:: Instruções do exercício ::
A) Segundo o texto de estudo, em que país estrangeiro também se encontram pardais?
B) Resuma o texto de estudo em duas frases.
C) Transcreva o trecho do texto de estudo começando em "Escrever sobre pardais" e terminando em "de alguma forma.".

:: Texto de estudo ::
- - -

Escrever sobre pardais é gostoso, eles vão aonde não podemos e podem conhecer o que não conhecemos, mundos dentro de outros mundos. Se for ao Japão lá estão os pardais. O pardacento que nos rememora a tristeza traz uma força própria, o de fazer o trabalho de hoje, o de ter a realidade mais presente e de repente a esperança que brota na asa de uma ave forte, robusta, profícua e de grande prole como os pardais. Assim, percorrendo os caminhos tortuosos da tristeza, da incompreensão humana encontraremos pardais, da família. Abraços a todos que adequam, por ora, suas visões à esta metáfora, somos todos pardais de alguma forma.

O blogueiro do último galho.

Eis o texto: ...
A enxurrada contínua escoa pelas valas. Protegida pela janela percebe a chuva lá fora a bater e escorrer no vidro. Os pingos caem como traços úmidos sobre o jardim em aquarela, nas folhas despetalando a ocre. O cimento suporta embebido, recostando colunas e vigas ao tronco lá embaixo.

- - -

:: Dados para análise ::
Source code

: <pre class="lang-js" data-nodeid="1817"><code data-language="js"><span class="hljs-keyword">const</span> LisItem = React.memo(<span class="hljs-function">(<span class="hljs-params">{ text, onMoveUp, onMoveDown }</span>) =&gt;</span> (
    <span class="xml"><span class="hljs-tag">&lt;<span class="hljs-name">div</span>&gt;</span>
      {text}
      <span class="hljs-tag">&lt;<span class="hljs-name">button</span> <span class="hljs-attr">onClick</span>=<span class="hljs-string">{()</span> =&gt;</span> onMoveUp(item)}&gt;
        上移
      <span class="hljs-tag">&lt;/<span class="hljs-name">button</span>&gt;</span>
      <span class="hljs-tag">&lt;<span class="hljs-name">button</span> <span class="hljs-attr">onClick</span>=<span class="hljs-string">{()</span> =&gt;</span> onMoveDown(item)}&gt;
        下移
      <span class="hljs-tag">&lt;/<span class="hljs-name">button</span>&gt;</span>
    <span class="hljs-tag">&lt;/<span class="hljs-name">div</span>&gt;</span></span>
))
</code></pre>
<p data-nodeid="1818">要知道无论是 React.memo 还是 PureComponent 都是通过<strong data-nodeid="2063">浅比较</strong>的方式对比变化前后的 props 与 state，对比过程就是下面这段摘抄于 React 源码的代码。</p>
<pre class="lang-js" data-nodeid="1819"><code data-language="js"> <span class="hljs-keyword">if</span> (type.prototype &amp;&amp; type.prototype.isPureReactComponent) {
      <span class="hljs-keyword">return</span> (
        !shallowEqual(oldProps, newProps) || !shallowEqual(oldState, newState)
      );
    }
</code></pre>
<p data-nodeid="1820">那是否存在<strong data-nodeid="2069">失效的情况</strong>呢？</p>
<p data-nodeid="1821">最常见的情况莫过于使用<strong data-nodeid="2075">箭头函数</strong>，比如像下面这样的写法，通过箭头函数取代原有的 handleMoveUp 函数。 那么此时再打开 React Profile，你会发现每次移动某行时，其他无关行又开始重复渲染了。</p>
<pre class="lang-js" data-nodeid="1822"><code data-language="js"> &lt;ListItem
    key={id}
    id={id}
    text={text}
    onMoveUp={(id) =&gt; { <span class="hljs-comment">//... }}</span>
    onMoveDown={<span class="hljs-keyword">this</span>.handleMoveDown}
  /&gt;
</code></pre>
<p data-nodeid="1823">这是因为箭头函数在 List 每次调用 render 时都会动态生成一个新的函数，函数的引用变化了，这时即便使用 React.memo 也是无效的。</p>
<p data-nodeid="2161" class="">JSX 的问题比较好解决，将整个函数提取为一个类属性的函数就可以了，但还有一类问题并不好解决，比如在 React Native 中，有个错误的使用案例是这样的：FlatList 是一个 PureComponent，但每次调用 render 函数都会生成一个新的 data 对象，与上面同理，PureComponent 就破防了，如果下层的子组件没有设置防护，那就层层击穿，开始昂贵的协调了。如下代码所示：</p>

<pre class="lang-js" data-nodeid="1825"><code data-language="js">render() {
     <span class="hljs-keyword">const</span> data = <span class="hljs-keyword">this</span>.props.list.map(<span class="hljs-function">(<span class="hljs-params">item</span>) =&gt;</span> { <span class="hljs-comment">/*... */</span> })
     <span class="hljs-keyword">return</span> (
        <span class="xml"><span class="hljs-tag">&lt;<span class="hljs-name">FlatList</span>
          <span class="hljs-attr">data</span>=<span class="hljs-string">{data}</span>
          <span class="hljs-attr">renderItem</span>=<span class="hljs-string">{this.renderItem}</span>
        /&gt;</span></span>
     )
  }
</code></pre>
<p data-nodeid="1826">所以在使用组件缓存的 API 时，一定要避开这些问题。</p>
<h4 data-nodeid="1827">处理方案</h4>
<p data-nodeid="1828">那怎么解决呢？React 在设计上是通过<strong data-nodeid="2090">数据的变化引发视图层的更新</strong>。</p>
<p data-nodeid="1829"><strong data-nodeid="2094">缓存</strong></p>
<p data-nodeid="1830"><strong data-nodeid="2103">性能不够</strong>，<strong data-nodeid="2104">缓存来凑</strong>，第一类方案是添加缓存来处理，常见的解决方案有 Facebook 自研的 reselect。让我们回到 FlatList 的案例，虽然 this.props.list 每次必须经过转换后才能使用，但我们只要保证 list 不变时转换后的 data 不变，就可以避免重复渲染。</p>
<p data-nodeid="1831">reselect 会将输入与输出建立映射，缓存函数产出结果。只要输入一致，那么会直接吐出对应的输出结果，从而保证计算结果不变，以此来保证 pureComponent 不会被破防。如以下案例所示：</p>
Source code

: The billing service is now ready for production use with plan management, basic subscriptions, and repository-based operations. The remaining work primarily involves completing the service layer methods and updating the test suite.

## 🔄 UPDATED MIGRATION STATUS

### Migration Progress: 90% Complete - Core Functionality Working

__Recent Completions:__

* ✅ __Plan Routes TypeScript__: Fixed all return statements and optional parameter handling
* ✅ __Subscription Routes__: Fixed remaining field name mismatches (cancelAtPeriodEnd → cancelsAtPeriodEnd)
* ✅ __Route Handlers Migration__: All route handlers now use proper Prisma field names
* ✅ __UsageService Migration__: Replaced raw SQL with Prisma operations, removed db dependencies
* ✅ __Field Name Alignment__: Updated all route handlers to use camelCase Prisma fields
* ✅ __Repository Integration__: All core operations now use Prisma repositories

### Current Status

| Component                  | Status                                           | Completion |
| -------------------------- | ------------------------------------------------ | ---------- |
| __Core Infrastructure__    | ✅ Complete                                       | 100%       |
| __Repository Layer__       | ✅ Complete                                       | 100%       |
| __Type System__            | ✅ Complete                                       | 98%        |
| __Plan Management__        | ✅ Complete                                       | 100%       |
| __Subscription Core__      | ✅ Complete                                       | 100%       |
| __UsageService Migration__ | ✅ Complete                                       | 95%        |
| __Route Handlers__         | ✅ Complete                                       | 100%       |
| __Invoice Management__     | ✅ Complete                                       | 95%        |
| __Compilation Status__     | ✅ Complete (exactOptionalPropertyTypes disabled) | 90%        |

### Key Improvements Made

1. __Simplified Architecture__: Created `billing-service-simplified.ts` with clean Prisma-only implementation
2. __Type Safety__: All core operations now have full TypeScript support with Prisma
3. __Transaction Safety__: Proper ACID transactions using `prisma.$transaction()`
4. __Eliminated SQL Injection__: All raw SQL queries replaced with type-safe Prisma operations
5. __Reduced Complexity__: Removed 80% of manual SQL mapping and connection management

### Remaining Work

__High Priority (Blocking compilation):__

- - -

:: Respostas ::
A) No Japão.

B) O texto de estudo afirma que é agradável escrever sobre pardais, aves que vão aonde não podemos ir e que, embora sua cor lembre a tristeza, trazem força e esperança, e conclui que todos somos pardais de alguma forma. Em seguida, um trecho descreve a chuva que escorre pelo vidro de uma janela e cai sobre o jardim.

C)
Escrever sobre pardais é gostoso, eles vão aonde não podemos e podem conhecer o que não conhecemos, mundos dentro de outros mundos. Se for ao Japão lá estão os pardais. O pardacento que nos rememora a tristeza traz uma força própria, o de fazer o trabalho de hoje, o de ter a realidade mais presente e de repente a esperança que brota na asa de uma ave forte, robusta, profícua e de grande prole como os pardais. Assim, percorrendo os caminhos tortuosos da tristeza, da incompreensão humana encontraremos pardais, da família. Abraços a todos que adequam, por ora, suas visões à esta metáfora, somos todos pardais de alguma forma.